With apologies to our most recent Visiting Scholar, Spencer Wells, I will claim to have the acquired-DNA of a lit major. One cannot survive a Victorian novels class reading one 500+ pager a week without developing a craving for texts (but it is relatively easy to escape such a class without a desire to read more Victorian fiction). So, I read constantly. On my last trip, I finished Lauren Groff’s Arcadia. While she grew up in Upstate NY, she currently lives in Gainesville, FL (my old hometown). I read her first novel, the Monsters of Templeton, while still in Florida and marveled when I actually visited Cooperstown, which is fictionalized as Templeton in that novel—walking the streets and sitting by the lake imagining the sad, lonely monster lurking below its Glimmerglass surface. Arcadia is an equally extraordinary novel, sometimes painfully beautiful and poetic in its description and narration, and I’d highly recommend either. (At this point, I also need to confess I read the recent oral history of MTV at the same time, so it’s definitely not all high brow on my Kindle.)

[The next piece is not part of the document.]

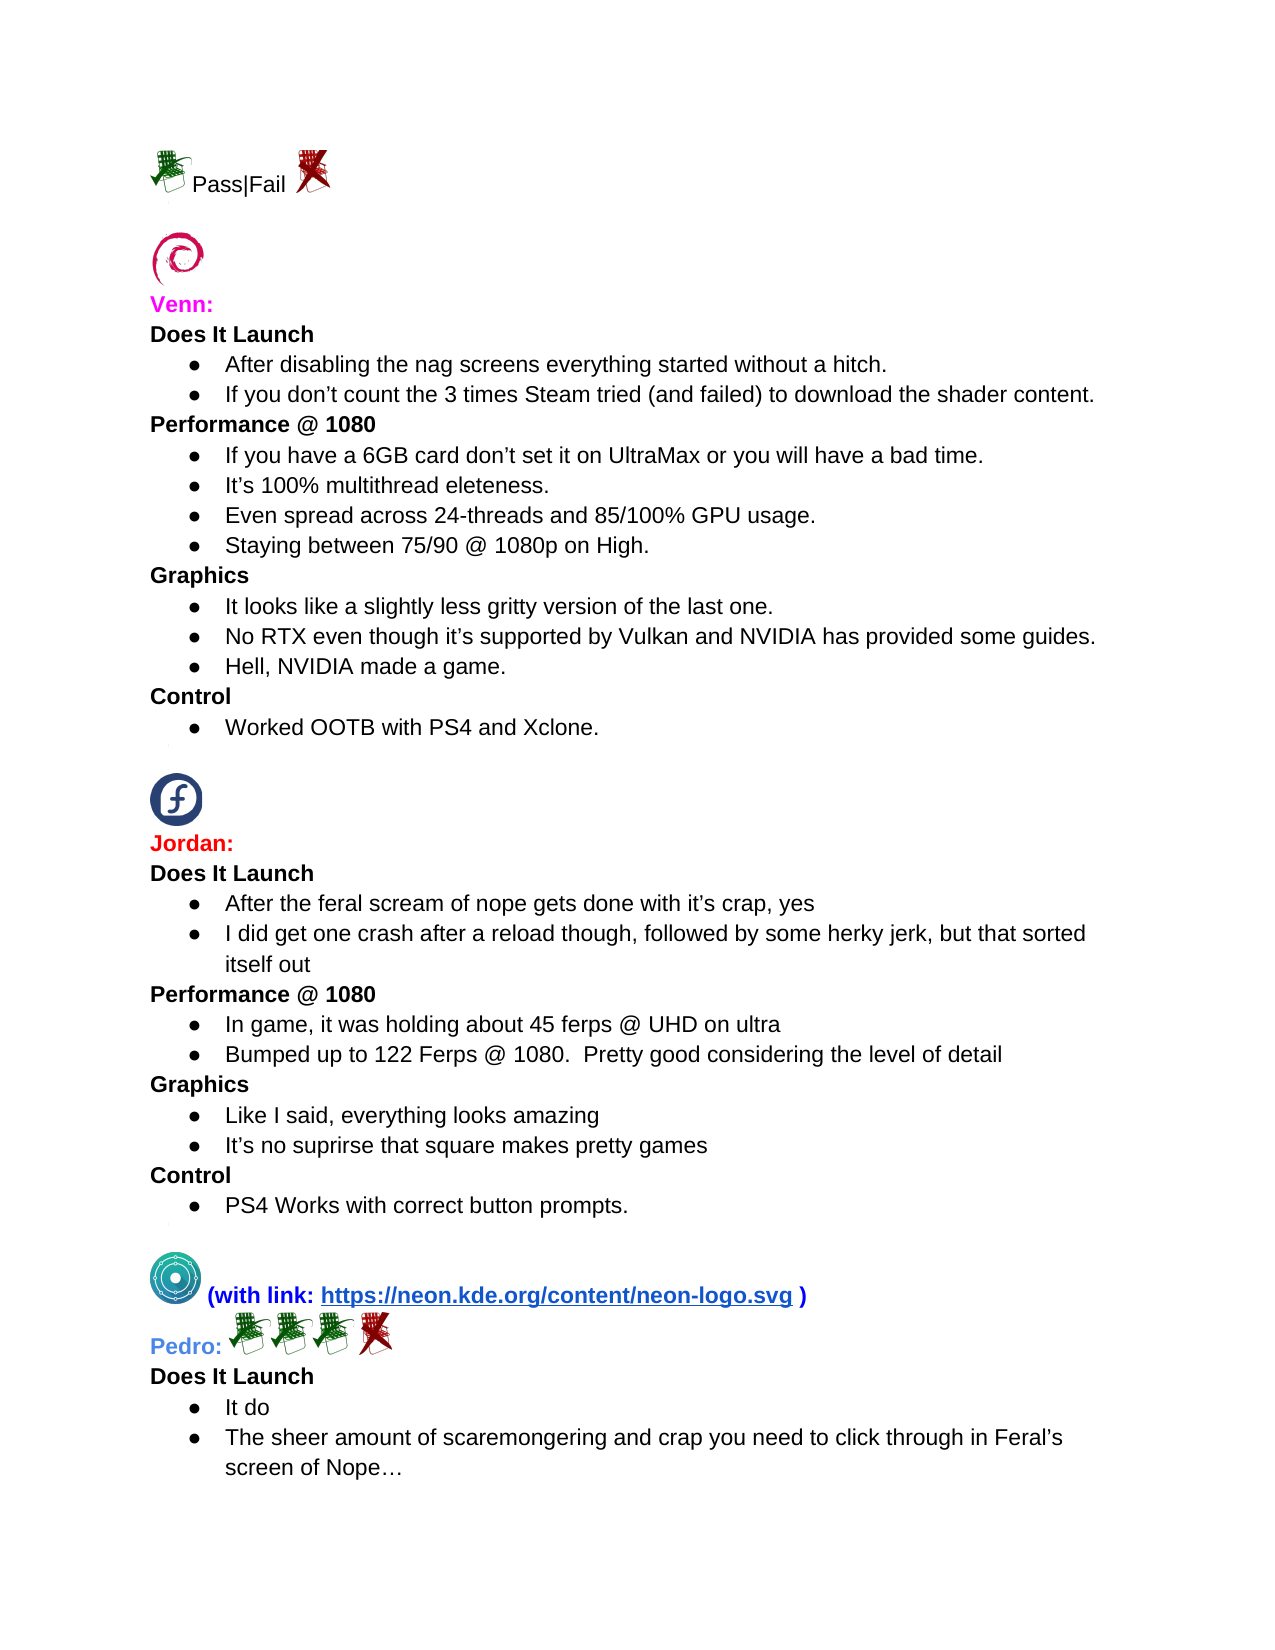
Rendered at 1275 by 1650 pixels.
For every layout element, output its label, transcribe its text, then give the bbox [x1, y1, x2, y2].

For me, reading both soothes and enlivens my soul and brain. It offers a wonderful counterbalance to a workday of budgets and strategy; it provides a quiet space in which to explore and expand. And, it takes me back to the never-ending joy of discovery that was seeded in my 6 year old heart when my father first took me to the Llewellyn Public Library near my grandmother’s house in Bay View, Wisconsin, and the sense of independence I had when a couple years later I got to walk to the Bookmobile at the top of Waterford Avenue near my home to pick out my own books from the bottom shelves. Reading opened worlds for me as a little girl from St. Francis, and it does to this day. I simply cannot ever imagine telling someone, with pride, that I have no time for reading anymore. I will never be that busy.

What are you reading? What do you plan to read this summer? Share it on the blog.